No caso dos estudantes universitários, um dos exemplos citados, era o dos alunos de Harvard, que pediam para não ser ensinada a lei sobre a violação. Razão? Um(a) aluno(a) que tivesse passado por uma situação idêntica, poderia sentir-se perturbado. Oi? Como? Advogados a não aprenderem leis por susceptibilidade? Em nome do "politicamente correcto"?

Sim, do politicamente correcto, pois afinal, é disso que estamos a falar! Estamos a caminhar para um ponto, em que tudo é susceptível. Tudo pode ser ofensivo ou cruel. O que mais me intriga é o caminho que escolhemos para responder a isto! Em vez de nos querermos tornar mais fortes, mais iliterados, mais responsáveis e capazes de nos defender; não, fazemos o oposto! Sugerimos esconder. Não falar. Ignorar. Passar à frente!

 

Recentemente, o Mein Kampf  publicado nos anos 20, por Hitler, voltou às prateleiras das livrarias alemãs - antes estava interditado por razões autorais. Foi o drama e o horror! Não estaremos a dar aos jovens material para contribuir para uma cultura racista, xenófoba, preconceituosa? A Ministra da Educação alemã sugeriu inserir o livro no programa escolar, defendendo, que desta forma, os alunos seriam acompanhados pelos professores enquanto liam o livro - como se não fosse fácil lê-lo na Internet! Novas vozes, novos protestos! As mentes podem ser corrompidas pelo livro, já "aconteceu antes" avisam alguns.

 

O artigo do público dá outro exemplo, como livros centrados em temáticas como a depressão. Como serão esses livros recebidos? Será que são perigosos? Há quem defenda que livros como Mrs Dalloway, de Virginia Woolf podem conduzir ao suicido. Mesmo?

 

Eu não tenho as respostas. Eu sou uma extrema no que toca á liberdade de expressão. Não acredito em limites. Acho que se pode dizer tudo. Depois, há que lidar com as consequências - queixas, ofendidos, etc. A vida é assim: acção, reacção!
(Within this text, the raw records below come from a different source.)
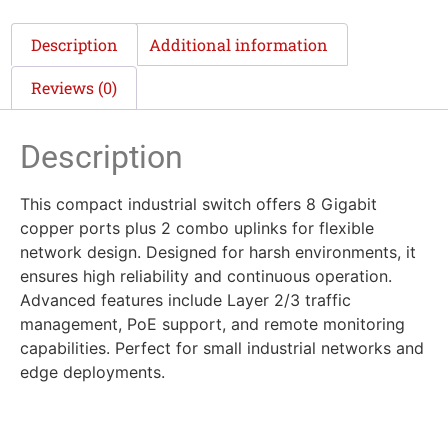
Description
Additional information
Reviews (0)
Description
This compact industrial switch offers 8 Gigabit
copper ports plus 2 combo uplinks for flexible
network design. Designed for harsh environments, it
ensures high reliability and continuous operation.
Advanced features include Layer 2/3 traffic
management, PoE support, and remote monitoring
capabilities. Perfect for small industrial networks and
edge deployments.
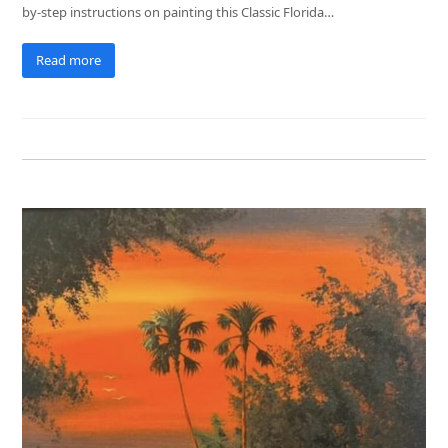
by-step instructions on painting this Classic Florida…
Read more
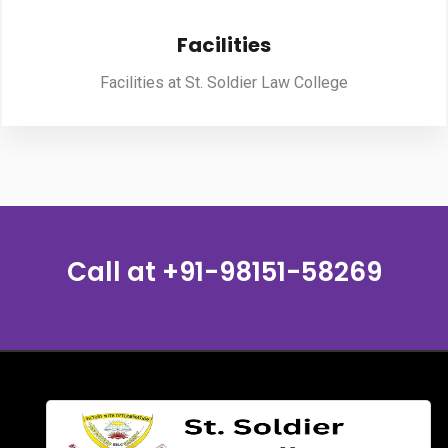
Facilities
PUBLICATIONS
Facilities at St. Soldier Law College
UPDATES
Call at
+91-98151-58269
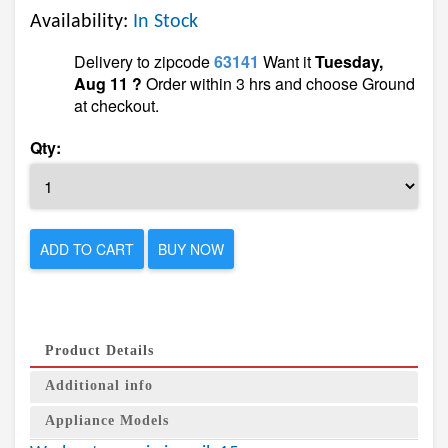
Availability:
In Stock
Delivery to zipcode
63141
Want it
Tuesday,
Aug 11 ?
Order within 3 hrs and choose Ground
at checkout.
Qty:
ADD TO CART
BUY NOW
Product Details
Additional info
Appliance Models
No dia em que assim não for, em que existirem limites, supõe-se que existirá algo ou alguém responsável por definir as barreiras. E como vai ser? Quem os coloca? Onde começam e onde acabam? Piadinhas sobre futebol sim, mas sobre a Igreja, não? Mas se eu sou ateu, que mais me dá? Por que é que não posso fazer piadas sobre cancro, se eu tenho cancro ou sei fazer uma piada engraçada?
Tudo isto é demasiado pessoal. Não se pode generalizar ou espero que alguém "nos proteja" do mundo, da vida e muito menos das palavras. Podemos rir, não achar graça, contra-argumentar, revoltarmo-nos... e podemos fazê-lo, porque temos liberdade para tal.
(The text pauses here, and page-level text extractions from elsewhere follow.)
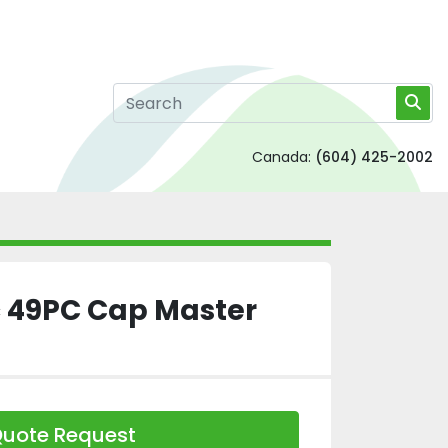
Canada:
(604) 425-2002
 49PC Cap Master
uote Request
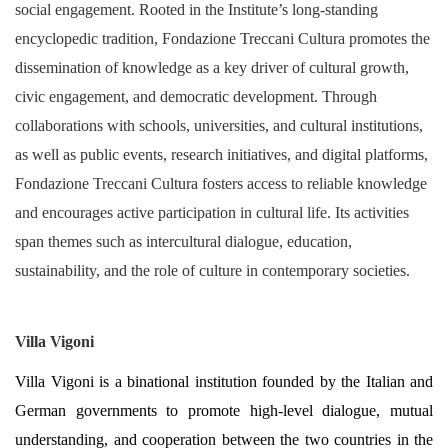
social engagement. Rooted in the Institute’s long-standing
encyclopedic tradition, Fondazione Treccani Cultura promotes the
dissemination of knowledge as a key driver of cultural growth,
civic engagement, and democratic development. Through
collaborations with schools, universities, and cultural institutions,
as well as public events, research initiatives, and digital platforms,
Fondazione Treccani Cultura fosters access to reliable knowledge
and encourages active participation in cultural life. Its activities
span themes such as intercultural dialogue, education,
sustainability, and the role of culture in contemporary societies.
Villa Vigoni
Villa Vigoni is a binational institution founded by the Italian and
German governments to promote high-level dialogue, mutual
understanding, and cooperation between the two countries in the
Os livros ajudam-nos a pensar, a explorar ideias, a descobrir argumentos, a definir os nossos "não gosto", a (re)viver vidas e sentimentos novos. Mais, ajudam-nos a nos expressar e a identificar sentimentos. Virginia Woolf ensinou-me aos 16 anos, a ter empatia por quem sofre de depressão. E eu vou-lhe estar sempre grata por isso. Christian F. assustou-me tanto com a heroína, que ler os Filhos da Droga, fez mais do que as 76 mil campanhas dos anos 90, com seringas e imagens do Casal Ventoso. Pessoa ensinou-me que é normal ser plural. Com Saramago, descobri um Jesus mais humano e misericordioso, do que aquele que alguma vez me apresentarem na catequese. E com Orwel aprendi o valor do pensamento. E, claro, Amado, Mia Couto, Machado de Assis e Água Lusa ensinaram-me mais sobre a magia da língua portuguesa, do que qualquer professor de Português foi capaz de me ensinar - e eu tive professoras muito boas, note-se!

 

Ter liberdade para escolher os nossos livros é do melhor que há! Sim, porque eu não admito que me digam o que tenho de ler ou não - já me bastou na escola ter que ler o Castelo Branco (sim, eu não gosto do Camilo e vivo bem com isso!).
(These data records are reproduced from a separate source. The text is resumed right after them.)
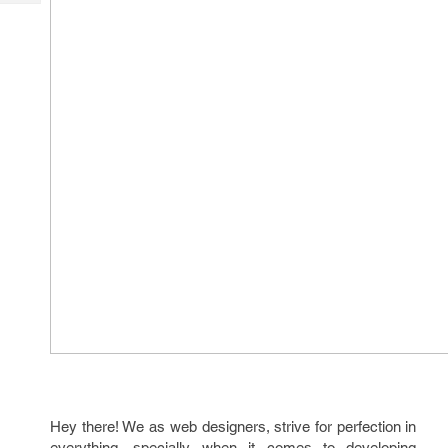
Tech
Post
Query
Blogs
Hey there! We as web designers, strive for perfection in
everything, specially when it comes to developing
Além disso, vivemos num mundo, por si só, já bastante assustador. Todos os dias chegam notícias de pessoas com acesso à educação e a um mundo supostamente livre, que optam por se transformar em assassinos e em terroristas de livre vontade. E parece que para já, para isto, o mundo continua sem ter protecção.